Setelah lulus, kata dia, di tempat-tugaskan di Batalion Artileri Pertahanan Udara I/Rajawali Serpong. Sebuah batalion yang mengemban peran, fungsi, dan tugas pokok memberikan perlindungan udara terhadap objek vital maupun titik rawan. Di batalion itu, Haryanto ditugaskan sebagai pengemudi. Ya, sopir batalion.
"Saya dididik jadi pengemudi. Tugas saya mengangkut alat-alat berat, meriam, beras untuk logistik dan perminyakan. (Gaji tahun 1979) Sekitar Rp18.000 per bulan,” ujar Haryanto.

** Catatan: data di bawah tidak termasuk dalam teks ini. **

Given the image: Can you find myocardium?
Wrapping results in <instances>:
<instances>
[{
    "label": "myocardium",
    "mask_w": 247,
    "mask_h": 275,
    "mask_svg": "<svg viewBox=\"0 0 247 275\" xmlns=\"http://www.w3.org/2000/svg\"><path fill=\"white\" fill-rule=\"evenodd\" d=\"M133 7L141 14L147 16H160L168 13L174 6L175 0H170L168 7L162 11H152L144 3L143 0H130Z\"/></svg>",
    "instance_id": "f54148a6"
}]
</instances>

Sebagai pengemudi batalion, yang sudah pasti selalu bergelut dengan kendaraan bermotor, dimanfaatkan Haryanto untuk belajar berbagai hal tentang otomotif. Alhasil, pengetahuan tentang seluk-beluk kendaraan bermotor pun dia kuasai.
Memanfaatkan jam kosong di luar dinas, Haryanto mulai berpikir tentang mencari tambahan penghasilan. Satu-satunya pekerjaan yang kuasai dengan baik adalah mengemudi. Maka, ia pun bekerja sambilan sebagai sopir angkot.
Dengan gaji prajurit ditambah penghasilan tambahan sebagai sopir angkot, tahun 1982 Haryanto memberanikan diri membangun rumah tangga. Dia meminang wanita pujaan hati, Suheni (pasangan ini dikaruniai tiga putra dan tujuh cucu).
Hj Suheni meninggal dunia 22 April 2014. Selang beberapa tahun kemudian Haryanto menikahi Nurhana, (sinden dan penyanyi campursari kondang).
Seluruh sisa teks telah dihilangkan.